University of Manitoba political scientist Paul Thomas says it is also a major factor in Canada’s rural-urban split because urban-based media project an image of the country that rural people do not recognize. They feel neglected and disenfranchised.
And national decision makers read that coverage.
“There surely is a rural-urban divide in media coverage,” he said.
“Rural people see and hear less of themselves in coverage and they see that as the way the nation sees them. I think that is a real problem.”
If urban-based media are meant to be a mirror of the nation they report on, then it is an urban nation where rural areas are either irrelevant, yesterday’s story or decaying.
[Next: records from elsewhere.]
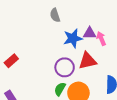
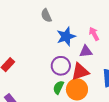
purple triangle: (90, 33) -> (86, 51), moved
red triangle: (87, 61) -> (80, 72), moved

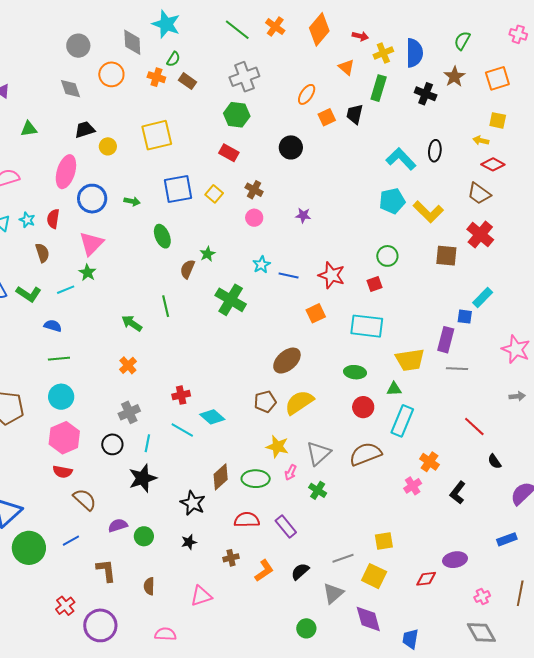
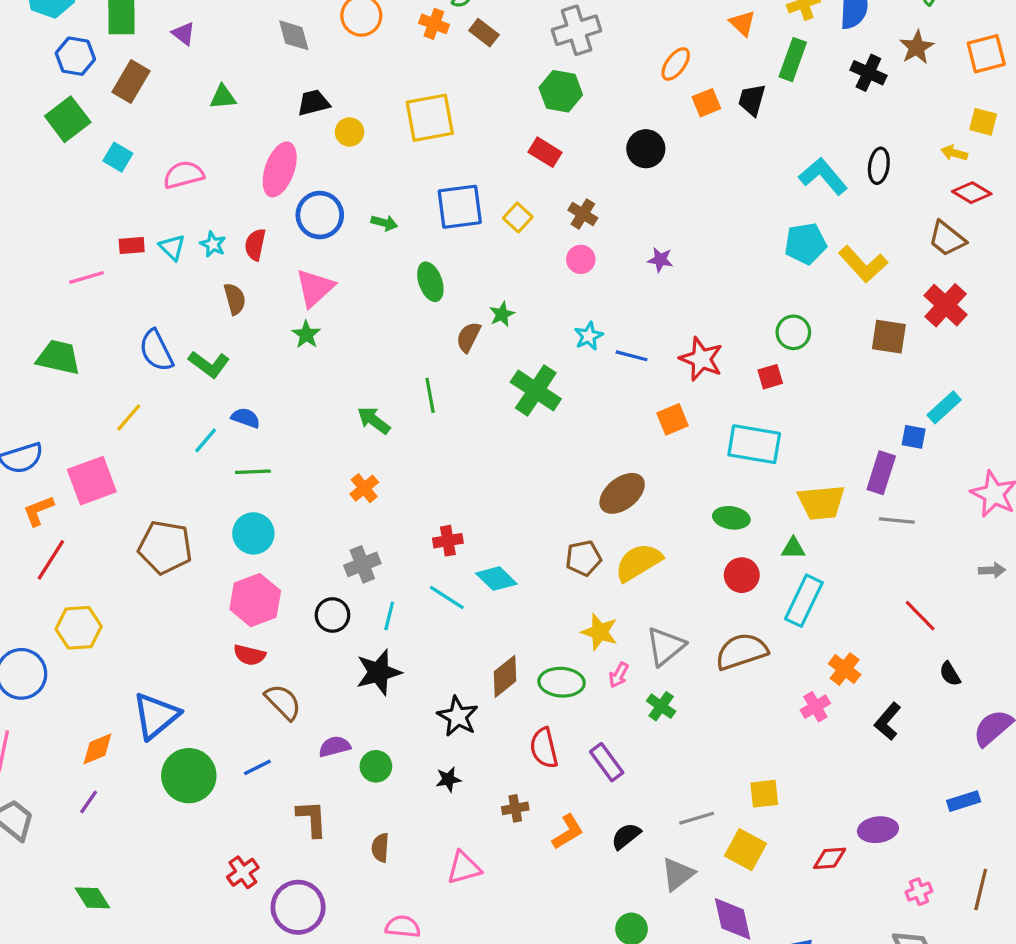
cyan line: (66, 290) -> (206, 440), moved, turned -30
red semicircle: (247, 520) -> (544, 748), turned -105

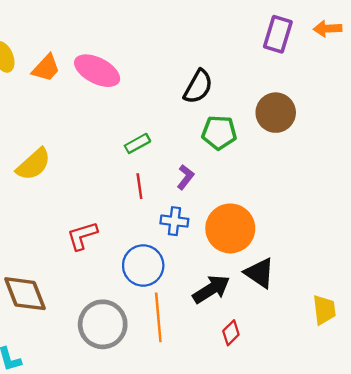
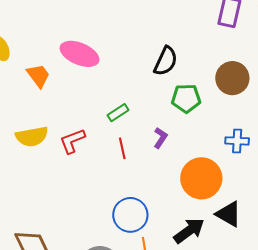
orange trapezoid: (46, 68) -> (38, 76), moved, turned -76
yellow semicircle: (33, 164) -> (32, 137), turned 36
blue cross: (174, 221) -> (237, 141), moved
red L-shape: (82, 236) -> (72, 141), moved

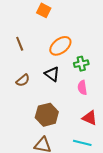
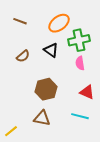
brown line: (20, 44) -> (20, 21), turned -48
green cross: (81, 64) -> (79, 40), size x1.5

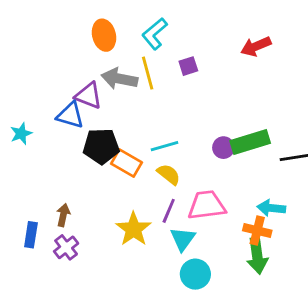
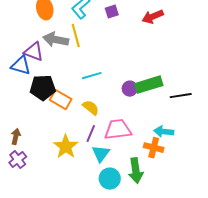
purple square: (188, 66) -> (112, 12), moved
cyan line: (164, 146) -> (92, 76), moved
green arrow: (257, 256) -> (136, 171), moved

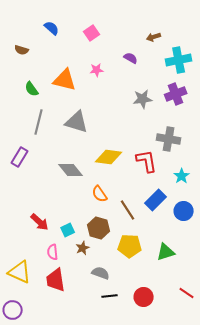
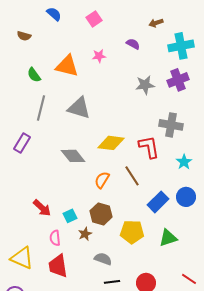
orange semicircle: (100, 194) -> (102, 180), turned 66
blue rectangle: (156, 200) -> (158, 202), moved
brown line: (128, 210) -> (132, 176), moved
A sampling of commentary in national newspapers that politicians and federal bureaucrats read tells the story.
A National Post columnist opined earlier this year: ” The modern global economy is driven by cities, which serve as hubs for high-value knowledge industries, skilled workers and transportation networks. Rural communities have been dying since the Second World War.”
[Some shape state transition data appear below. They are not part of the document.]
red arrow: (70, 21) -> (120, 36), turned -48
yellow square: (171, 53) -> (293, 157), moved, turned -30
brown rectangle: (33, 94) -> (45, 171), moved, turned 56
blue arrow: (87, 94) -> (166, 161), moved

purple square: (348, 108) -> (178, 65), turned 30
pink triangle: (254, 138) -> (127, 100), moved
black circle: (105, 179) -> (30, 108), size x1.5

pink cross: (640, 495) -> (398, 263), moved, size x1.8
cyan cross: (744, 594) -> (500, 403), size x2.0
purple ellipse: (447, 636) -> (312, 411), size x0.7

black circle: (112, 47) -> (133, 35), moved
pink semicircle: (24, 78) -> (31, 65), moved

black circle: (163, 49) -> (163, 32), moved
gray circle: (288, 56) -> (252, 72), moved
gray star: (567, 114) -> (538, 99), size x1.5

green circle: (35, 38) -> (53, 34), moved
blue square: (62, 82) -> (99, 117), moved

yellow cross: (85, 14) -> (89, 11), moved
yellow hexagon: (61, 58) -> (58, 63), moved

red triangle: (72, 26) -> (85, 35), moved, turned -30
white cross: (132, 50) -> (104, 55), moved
The Toronto Star has described “a rural hinterland doomed to decline.”
And then there was Globe and Mail columnist Margaret Wente, who analyzed Tim Hudak’s victory last year’s as Ontario Progressive Conservative leader with strong rural support.
She called his supporters “old white guys lost in the woods” and warned him that support from rural Ontario is not a ticket to the future.
“They are the province’s past,” Wente wrote. “Ontario’s future will not be forged in the aging, fading small white towns that he grew up in. It will be forged in the vibrant knowledge belt of southern Ontario and in multiethnic, culturally liberal Toronto.”
From his perch as dean of the University of Alberta’s Augustana campus in Camrose, rural policy analyst Roger Epp sees this look-down-your-nose urban attitude as part of the divide.
“When they talk about western alienation, I always thought it was rural alienation,” he said.
“There is a fundamental misunderstanding of rural values in the city and how they are relevant.”